Data extracted from a collection:
:::
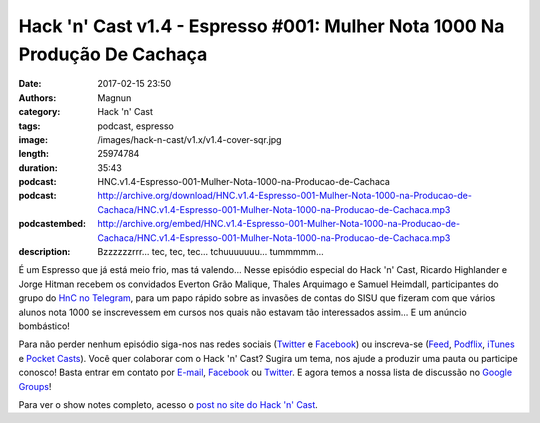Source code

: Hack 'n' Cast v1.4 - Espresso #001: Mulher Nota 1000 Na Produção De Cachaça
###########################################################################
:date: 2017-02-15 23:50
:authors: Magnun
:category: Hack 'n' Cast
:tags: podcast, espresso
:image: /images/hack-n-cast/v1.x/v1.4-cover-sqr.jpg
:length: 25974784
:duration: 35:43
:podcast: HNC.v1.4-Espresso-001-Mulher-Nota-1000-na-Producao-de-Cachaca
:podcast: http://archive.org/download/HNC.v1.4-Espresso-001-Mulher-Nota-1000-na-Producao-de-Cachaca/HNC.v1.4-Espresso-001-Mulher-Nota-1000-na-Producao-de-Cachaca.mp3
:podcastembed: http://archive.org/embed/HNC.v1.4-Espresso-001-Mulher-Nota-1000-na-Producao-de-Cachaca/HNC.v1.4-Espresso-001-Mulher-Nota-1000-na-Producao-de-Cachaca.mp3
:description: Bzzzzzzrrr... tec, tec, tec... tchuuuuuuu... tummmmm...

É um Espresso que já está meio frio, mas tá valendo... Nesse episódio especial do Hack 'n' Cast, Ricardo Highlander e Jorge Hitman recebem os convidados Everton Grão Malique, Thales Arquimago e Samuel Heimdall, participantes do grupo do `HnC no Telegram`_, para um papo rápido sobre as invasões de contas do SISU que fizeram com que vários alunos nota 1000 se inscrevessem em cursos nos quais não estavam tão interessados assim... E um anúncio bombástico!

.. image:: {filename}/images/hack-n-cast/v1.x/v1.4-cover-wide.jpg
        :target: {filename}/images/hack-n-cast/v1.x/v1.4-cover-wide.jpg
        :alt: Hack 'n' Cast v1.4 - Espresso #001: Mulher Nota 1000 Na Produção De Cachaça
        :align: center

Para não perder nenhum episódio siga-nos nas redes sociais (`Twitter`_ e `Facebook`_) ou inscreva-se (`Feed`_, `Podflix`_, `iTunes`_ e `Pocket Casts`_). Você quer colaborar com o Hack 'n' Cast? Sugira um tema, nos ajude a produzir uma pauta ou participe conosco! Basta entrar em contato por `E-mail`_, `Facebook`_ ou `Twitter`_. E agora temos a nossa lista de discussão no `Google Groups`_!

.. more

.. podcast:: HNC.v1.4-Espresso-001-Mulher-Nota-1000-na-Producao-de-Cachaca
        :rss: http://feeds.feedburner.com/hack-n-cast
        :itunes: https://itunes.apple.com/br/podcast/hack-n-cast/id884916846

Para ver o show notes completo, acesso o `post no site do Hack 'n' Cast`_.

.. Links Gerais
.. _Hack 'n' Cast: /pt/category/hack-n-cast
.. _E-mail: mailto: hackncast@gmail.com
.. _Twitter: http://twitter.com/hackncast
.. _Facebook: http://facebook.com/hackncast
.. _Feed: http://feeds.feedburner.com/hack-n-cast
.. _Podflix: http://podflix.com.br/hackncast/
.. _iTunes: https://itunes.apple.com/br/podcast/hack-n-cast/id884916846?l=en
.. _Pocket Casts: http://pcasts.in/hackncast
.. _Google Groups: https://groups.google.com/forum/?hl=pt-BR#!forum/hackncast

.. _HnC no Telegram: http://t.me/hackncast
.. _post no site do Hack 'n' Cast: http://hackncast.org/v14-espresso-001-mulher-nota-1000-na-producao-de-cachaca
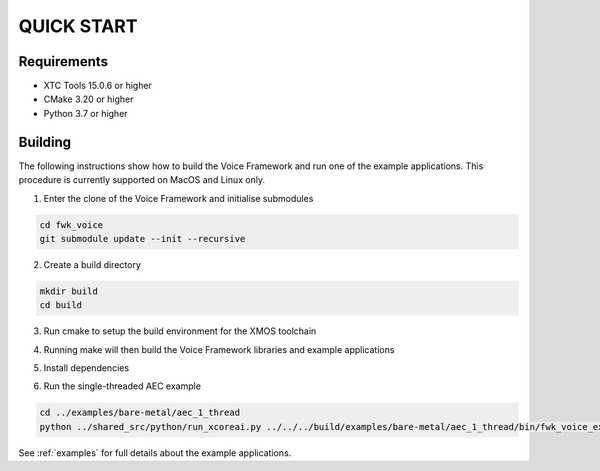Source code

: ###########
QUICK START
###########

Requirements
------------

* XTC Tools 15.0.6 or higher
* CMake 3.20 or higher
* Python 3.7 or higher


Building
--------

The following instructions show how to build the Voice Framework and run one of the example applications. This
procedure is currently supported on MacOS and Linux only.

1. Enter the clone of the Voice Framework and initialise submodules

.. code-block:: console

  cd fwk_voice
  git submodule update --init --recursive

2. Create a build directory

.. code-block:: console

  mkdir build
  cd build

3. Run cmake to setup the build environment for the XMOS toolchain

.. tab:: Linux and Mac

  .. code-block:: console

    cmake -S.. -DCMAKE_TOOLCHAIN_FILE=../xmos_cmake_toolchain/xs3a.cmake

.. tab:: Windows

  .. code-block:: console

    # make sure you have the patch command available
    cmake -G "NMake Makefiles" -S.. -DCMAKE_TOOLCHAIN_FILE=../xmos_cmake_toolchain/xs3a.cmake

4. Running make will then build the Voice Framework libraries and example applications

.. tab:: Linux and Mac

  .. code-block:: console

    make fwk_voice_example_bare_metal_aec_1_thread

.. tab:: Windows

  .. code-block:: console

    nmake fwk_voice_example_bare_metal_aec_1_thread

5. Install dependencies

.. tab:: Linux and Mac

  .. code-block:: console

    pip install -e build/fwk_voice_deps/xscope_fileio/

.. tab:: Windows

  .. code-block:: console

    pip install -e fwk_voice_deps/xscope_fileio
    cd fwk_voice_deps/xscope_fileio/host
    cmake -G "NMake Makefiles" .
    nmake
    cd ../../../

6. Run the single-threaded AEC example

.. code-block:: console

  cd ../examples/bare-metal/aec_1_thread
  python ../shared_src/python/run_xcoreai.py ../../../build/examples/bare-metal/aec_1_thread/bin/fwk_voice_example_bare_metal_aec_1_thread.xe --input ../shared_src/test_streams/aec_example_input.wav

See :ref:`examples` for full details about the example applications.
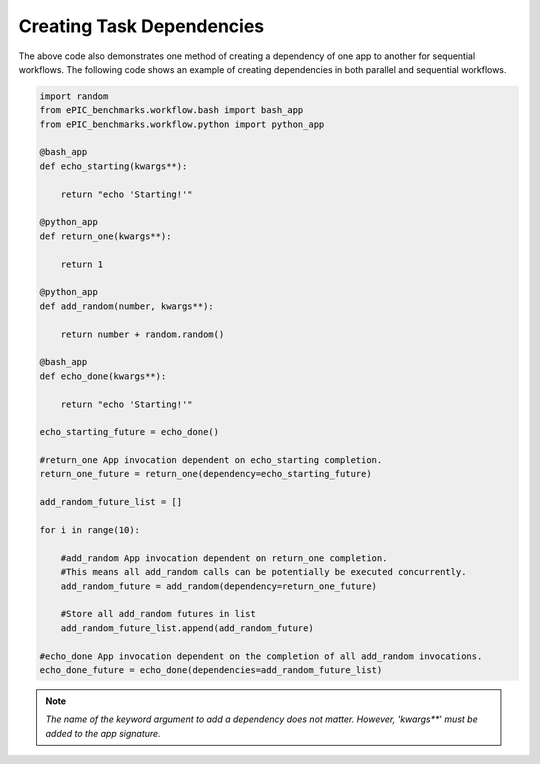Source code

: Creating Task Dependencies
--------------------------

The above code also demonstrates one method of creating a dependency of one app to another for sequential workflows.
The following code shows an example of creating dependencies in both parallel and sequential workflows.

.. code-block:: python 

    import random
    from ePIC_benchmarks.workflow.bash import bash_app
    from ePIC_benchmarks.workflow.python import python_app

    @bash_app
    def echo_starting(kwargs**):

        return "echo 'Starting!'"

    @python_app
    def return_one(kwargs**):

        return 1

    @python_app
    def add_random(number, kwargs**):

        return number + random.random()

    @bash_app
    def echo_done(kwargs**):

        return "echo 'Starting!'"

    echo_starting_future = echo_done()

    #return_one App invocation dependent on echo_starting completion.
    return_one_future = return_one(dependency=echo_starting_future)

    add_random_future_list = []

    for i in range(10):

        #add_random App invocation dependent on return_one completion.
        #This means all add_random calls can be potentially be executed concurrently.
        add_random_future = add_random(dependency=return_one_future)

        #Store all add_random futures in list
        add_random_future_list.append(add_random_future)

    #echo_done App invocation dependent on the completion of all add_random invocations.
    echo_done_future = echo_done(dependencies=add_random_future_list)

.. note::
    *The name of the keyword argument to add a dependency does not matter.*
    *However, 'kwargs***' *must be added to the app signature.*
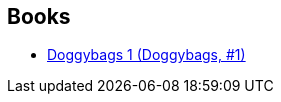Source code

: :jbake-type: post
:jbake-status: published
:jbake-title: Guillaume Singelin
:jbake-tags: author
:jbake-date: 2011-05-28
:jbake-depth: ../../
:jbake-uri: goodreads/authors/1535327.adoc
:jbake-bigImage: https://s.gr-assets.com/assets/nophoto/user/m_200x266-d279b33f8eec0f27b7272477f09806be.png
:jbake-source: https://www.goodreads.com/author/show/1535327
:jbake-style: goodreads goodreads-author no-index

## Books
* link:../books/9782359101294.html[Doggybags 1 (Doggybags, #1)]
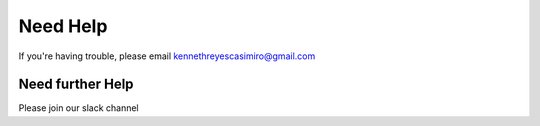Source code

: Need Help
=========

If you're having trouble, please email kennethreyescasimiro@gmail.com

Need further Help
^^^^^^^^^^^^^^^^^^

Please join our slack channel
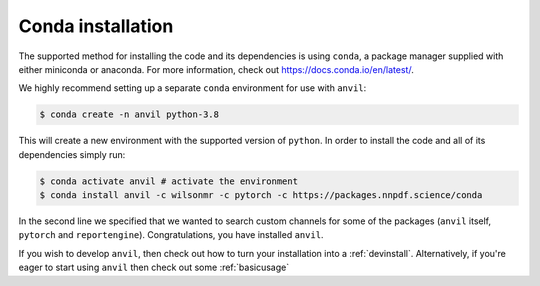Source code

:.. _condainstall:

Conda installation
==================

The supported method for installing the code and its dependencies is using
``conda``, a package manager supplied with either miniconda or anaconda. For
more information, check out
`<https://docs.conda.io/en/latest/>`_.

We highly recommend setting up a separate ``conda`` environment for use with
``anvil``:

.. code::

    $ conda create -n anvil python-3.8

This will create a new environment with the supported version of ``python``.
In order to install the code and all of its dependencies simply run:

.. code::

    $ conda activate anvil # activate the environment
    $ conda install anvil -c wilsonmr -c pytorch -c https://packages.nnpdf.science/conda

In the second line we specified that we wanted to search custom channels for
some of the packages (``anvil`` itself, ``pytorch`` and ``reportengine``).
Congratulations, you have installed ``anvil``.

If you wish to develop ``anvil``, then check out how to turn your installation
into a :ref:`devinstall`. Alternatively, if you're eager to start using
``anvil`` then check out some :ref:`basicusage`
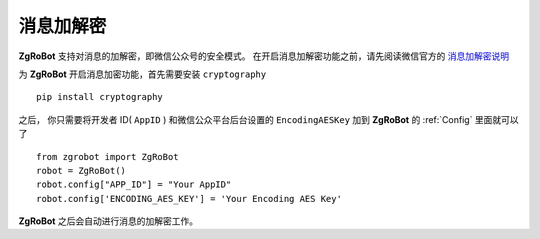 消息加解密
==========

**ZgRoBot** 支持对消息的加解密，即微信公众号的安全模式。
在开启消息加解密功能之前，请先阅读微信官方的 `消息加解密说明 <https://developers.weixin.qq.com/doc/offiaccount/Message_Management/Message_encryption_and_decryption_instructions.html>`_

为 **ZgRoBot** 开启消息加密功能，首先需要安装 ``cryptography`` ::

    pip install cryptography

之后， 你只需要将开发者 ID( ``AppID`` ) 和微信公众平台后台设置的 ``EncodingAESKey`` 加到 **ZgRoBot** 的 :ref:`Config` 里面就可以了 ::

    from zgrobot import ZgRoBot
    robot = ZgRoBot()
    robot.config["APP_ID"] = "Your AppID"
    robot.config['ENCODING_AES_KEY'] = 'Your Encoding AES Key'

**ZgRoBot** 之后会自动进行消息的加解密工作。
:::
- _Problem_
Tell how many lines of the data contain "packages". Nothing but the number belongs in the reply.

- _Result of the task_
2